§ Supplied entries:
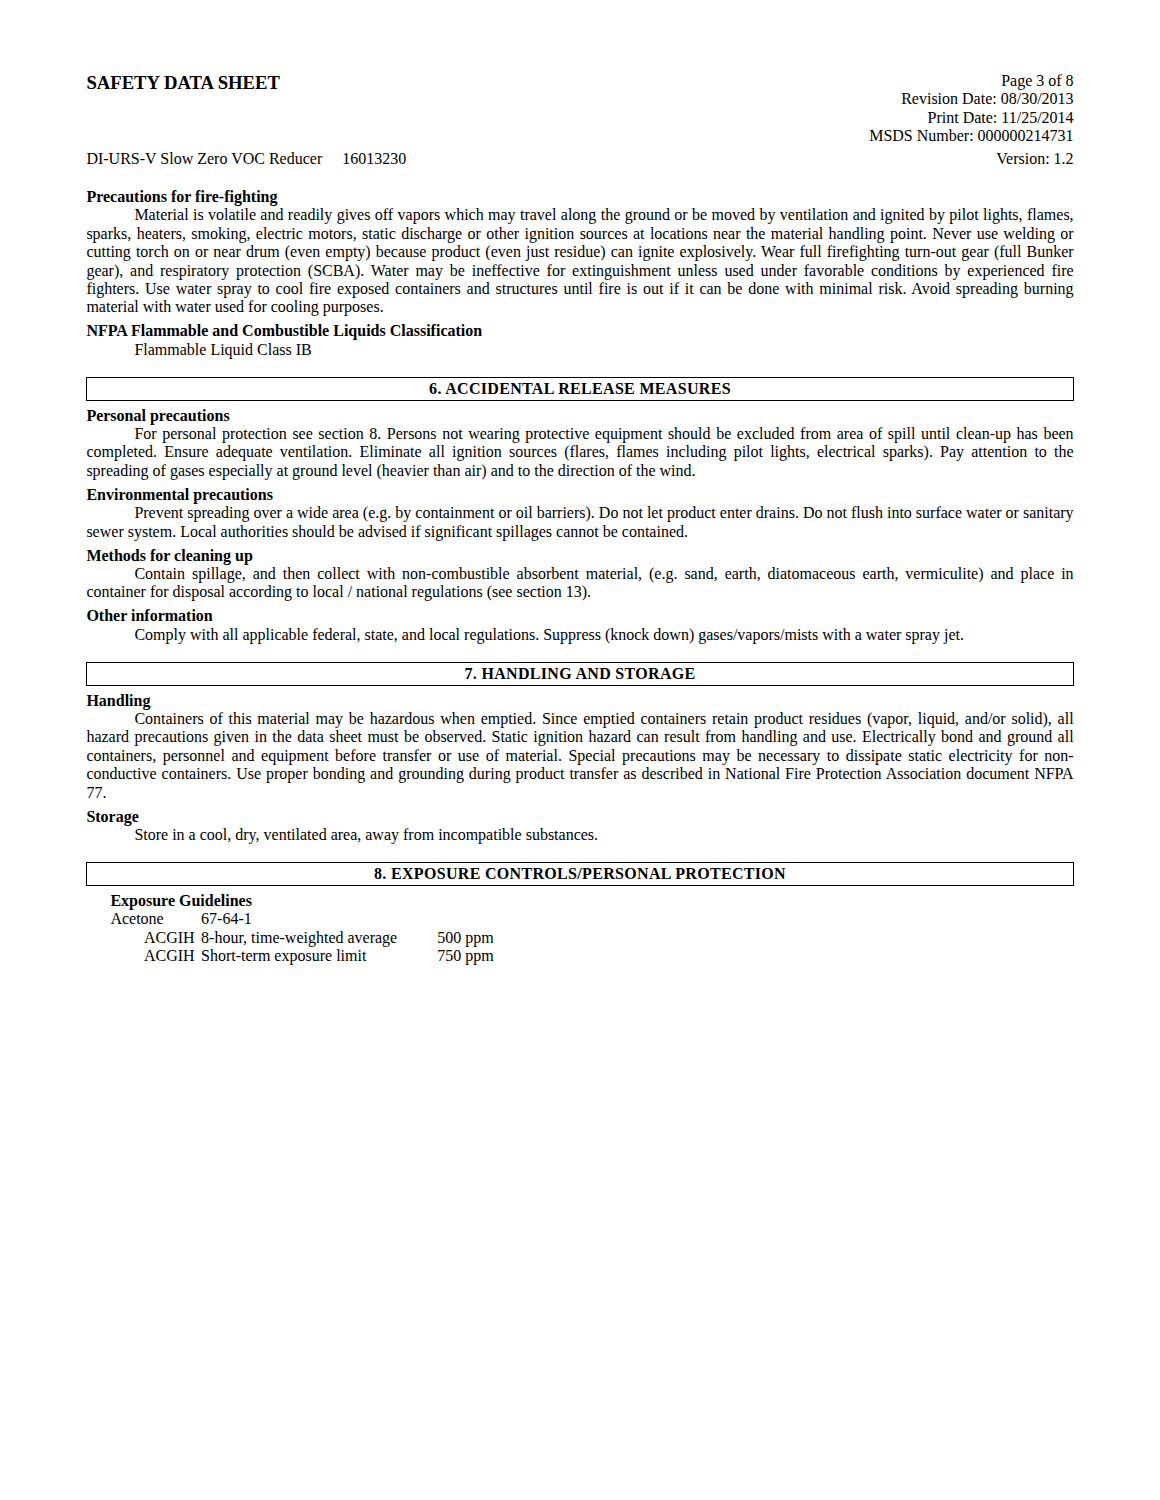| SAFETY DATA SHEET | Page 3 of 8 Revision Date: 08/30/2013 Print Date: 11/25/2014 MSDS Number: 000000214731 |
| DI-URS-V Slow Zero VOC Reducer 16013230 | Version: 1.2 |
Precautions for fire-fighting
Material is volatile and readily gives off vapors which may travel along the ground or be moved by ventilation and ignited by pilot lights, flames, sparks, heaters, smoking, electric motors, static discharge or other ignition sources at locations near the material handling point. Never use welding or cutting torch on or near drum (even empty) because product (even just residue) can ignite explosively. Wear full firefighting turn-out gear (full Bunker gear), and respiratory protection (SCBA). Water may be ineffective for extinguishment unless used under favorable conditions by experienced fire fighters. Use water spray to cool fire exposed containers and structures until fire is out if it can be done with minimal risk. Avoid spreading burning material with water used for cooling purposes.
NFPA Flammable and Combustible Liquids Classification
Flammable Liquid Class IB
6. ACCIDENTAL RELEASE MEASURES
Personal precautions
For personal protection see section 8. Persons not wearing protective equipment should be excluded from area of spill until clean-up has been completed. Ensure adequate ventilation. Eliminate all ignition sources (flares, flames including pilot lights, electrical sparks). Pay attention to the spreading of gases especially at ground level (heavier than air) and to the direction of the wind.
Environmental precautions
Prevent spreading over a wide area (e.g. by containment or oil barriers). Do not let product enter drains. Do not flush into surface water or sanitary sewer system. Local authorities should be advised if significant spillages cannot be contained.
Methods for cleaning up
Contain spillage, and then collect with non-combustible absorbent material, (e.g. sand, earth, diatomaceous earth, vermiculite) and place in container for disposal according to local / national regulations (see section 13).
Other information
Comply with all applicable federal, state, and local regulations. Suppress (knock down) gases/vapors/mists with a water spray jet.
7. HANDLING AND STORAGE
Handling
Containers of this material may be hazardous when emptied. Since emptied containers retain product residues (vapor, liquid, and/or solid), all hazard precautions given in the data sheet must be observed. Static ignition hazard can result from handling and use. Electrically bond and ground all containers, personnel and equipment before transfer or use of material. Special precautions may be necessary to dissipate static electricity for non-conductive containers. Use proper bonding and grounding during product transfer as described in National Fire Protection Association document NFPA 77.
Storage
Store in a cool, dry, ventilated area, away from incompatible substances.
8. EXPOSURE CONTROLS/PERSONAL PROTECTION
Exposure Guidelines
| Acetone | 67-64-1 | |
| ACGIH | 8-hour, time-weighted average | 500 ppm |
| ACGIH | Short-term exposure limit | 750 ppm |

§ What to produce: Would you show every line in the data above that contains the string "pilot"?

§ Written response:
Material is volatile and readily gives off vapors which may travel along the ground or be moved by ventilation and ignited by pilot lights, flames, sparks, heaters, smoking, electric motors, static discharge or other ignition sources at locations near the material handling point. Never use welding or cutting torch on or near drum (even empty) because product (even just residue) can ignite explosively. Wear full firefighting turn-out gear (full Bunker gear), and respiratory protection (SCBA). Water may be ineffective for extinguishment unless used under favorable conditions by experienced fire fighters. Use water spray to cool fire exposed containers and structures until fire is out if it can be done with minimal risk. Avoid spreading burning material with water used for cooling purposes.
For personal protection see section 8. Persons not wearing protective equipment should be excluded from area of spill until clean-up has been completed. Ensure adequate ventilation. Eliminate all ignition sources (flares, flames including pilot lights, electrical sparks). Pay attention to the spreading of gases especially at ground level (heavier than air) and to the direction of the wind.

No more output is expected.